3# I pulled out an old trick… music. In some of my lowest times on this fostering journey, there have been a key set of songs that have lifted me up and helped me keep going. I have labeled this playlist, “Hope.” I’ve listened to these songs with tears streaming down my face and the deepest ache in my heart. I’ve listened to these songs rejoicing because of breakthroughs and victories. I’ve added to and changes the playlist over the years, but there is still a key set of songs that help me day-to-day. Over the last month I have chosen to have them going in the background in my office at work, on a walk with the dog or while I’m washing dishes. I have really noticed how those songs are able to connect me to what I really want my life to be about. Which brings me back to the present moment. Reminding me of the man and father I want to choose to be in that hour.

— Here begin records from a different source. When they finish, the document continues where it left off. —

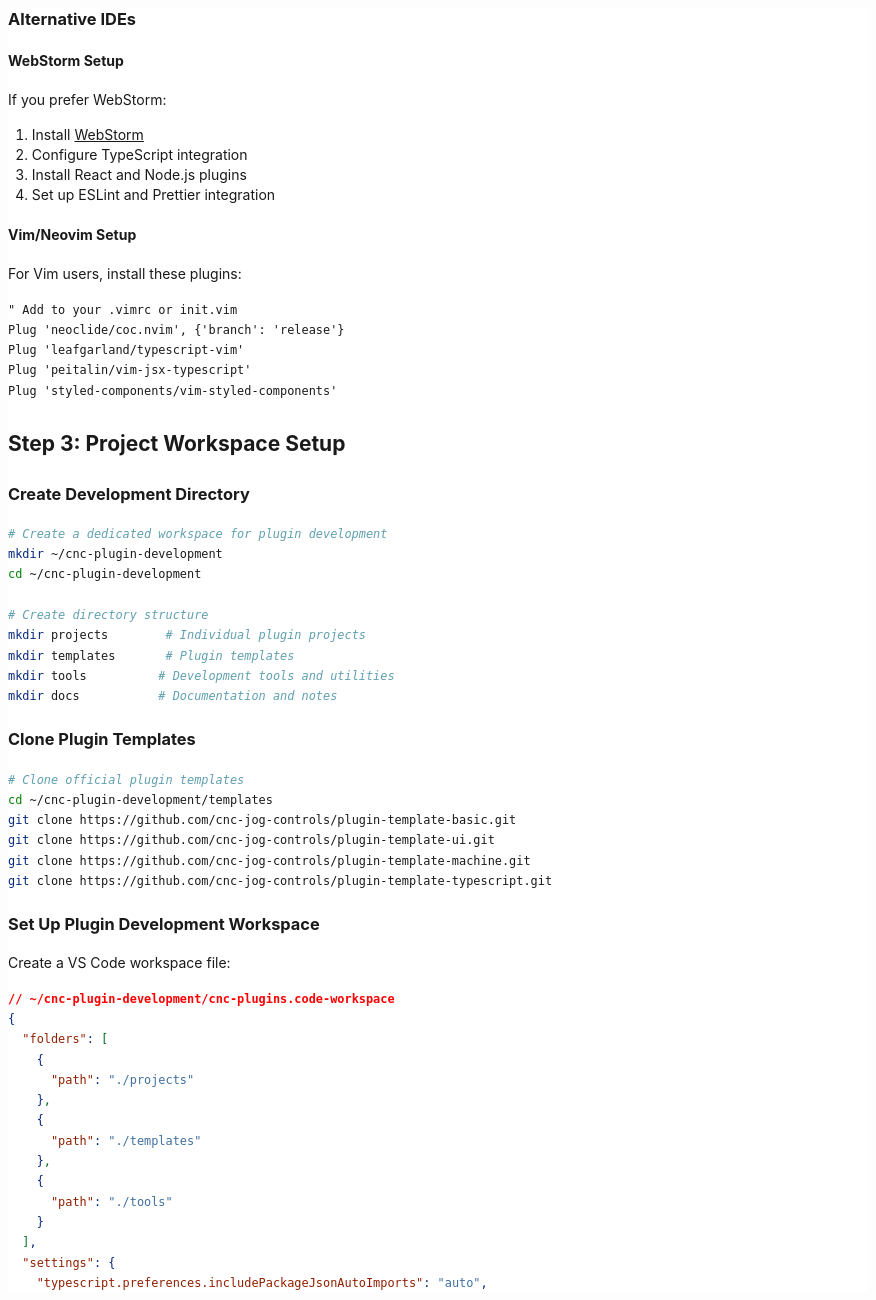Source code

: ### Alternative IDEs

#### WebStorm Setup
If you prefer WebStorm:
1. Install [WebStorm](https://www.jetbrains.com/webstorm/)
2. Configure TypeScript integration
3. Install React and Node.js plugins
4. Set up ESLint and Prettier integration

#### Vim/Neovim Setup
For Vim users, install these plugins:
```vim
" Add to your .vimrc or init.vim
Plug 'neoclide/coc.nvim', {'branch': 'release'}
Plug 'leafgarland/typescript-vim'
Plug 'peitalin/vim-jsx-typescript'
Plug 'styled-components/vim-styled-components'
```

## Step 3: Project Workspace Setup

### Create Development Directory
```bash
# Create a dedicated workspace for plugin development
mkdir ~/cnc-plugin-development
cd ~/cnc-plugin-development

# Create directory structure
mkdir projects        # Individual plugin projects
mkdir templates       # Plugin templates
mkdir tools          # Development tools and utilities
mkdir docs           # Documentation and notes
```

### Clone Plugin Templates
```bash
# Clone official plugin templates
cd ~/cnc-plugin-development/templates
git clone https://github.com/cnc-jog-controls/plugin-template-basic.git
git clone https://github.com/cnc-jog-controls/plugin-template-ui.git
git clone https://github.com/cnc-jog-controls/plugin-template-machine.git
git clone https://github.com/cnc-jog-controls/plugin-template-typescript.git
```

### Set Up Plugin Development Workspace
Create a VS Code workspace file:

```json
// ~/cnc-plugin-development/cnc-plugins.code-workspace
{
  "folders": [
    {
      "path": "./projects"
    },
    {
      "path": "./templates"
    },
    {
      "path": "./tools"
    }
  ],
  "settings": {
    "typescript.preferences.includePackageJsonAutoImports": "auto",
```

4# Mindfulness & Radical Acceptance. Trish and I have have talked a fair bit through the blogs about these coping skills. It works for our kids and for us a parents. Over the past few months I have come home from work plenty of times stressed, distracted, and with little patience. I’m thinking about the hours of work ahead of me that I need to do after I put the kids to bed. I’m stressed about the meeting scheduled for tomorrow. I’m weighed down because of the issues I dealt with during the day. What I’m about to suggest is not easy. I know that. I’m still living it. These coping skills take practice and I’m still practicing it. But for the past few weeks, when I am at work, I focus on being present there and I work hard. I am busy and focused and I am doing my best to be strategic and the leader my team needs. But then, on my way home I use those podcasts to transition my state of mind. Then, when I walk in the door, I try to stay in the moment and observe what is needed of me by Trish & the kids. I try to accept the reality that I just might not be able to do any more work tonight. I will do my best, but if I cannot, it will be ok. I try to accept that the tough issues I dealt with today at the office are done and over. Continuing to analyze them will not do any good. They will only distract me from the present. They are in the past and I attempt to focus on this moment, which is being home with my family.
I’m going to be honest with you. This is as far as I’ve gotten. This is a hard season for families like ours. I am busy with work, our kids emotions are all over the place from excitement about Christmas, to missing their biological family. We have lots of people coming into our home this week and it is a bit chaotic. There are food issues brought up by the holidays, lack of school structure and messed up bedtimes. Not all of our young adult children are in places that we had dreamed for them. We are managing our own expectations, hopes and disappointments.
But as we walk through these hard times with you, I wanted to share these few changes that have helped me. They haven’t fixed the problem, but I’m better than I was. When we say yes to these incredibly ridiculous situations, we need to also remember that we are not going to be perfect. We’re going to screw it up, often daily.
But we can always take a deep breath & start over.
We can always make a small change. The hard times are going to come. The lows will hit us. But it isn’t going to stay that way. It will get better. Find those things that fill you physically, emotionally, and spiritually. Build those into your day, week, month one step at a time.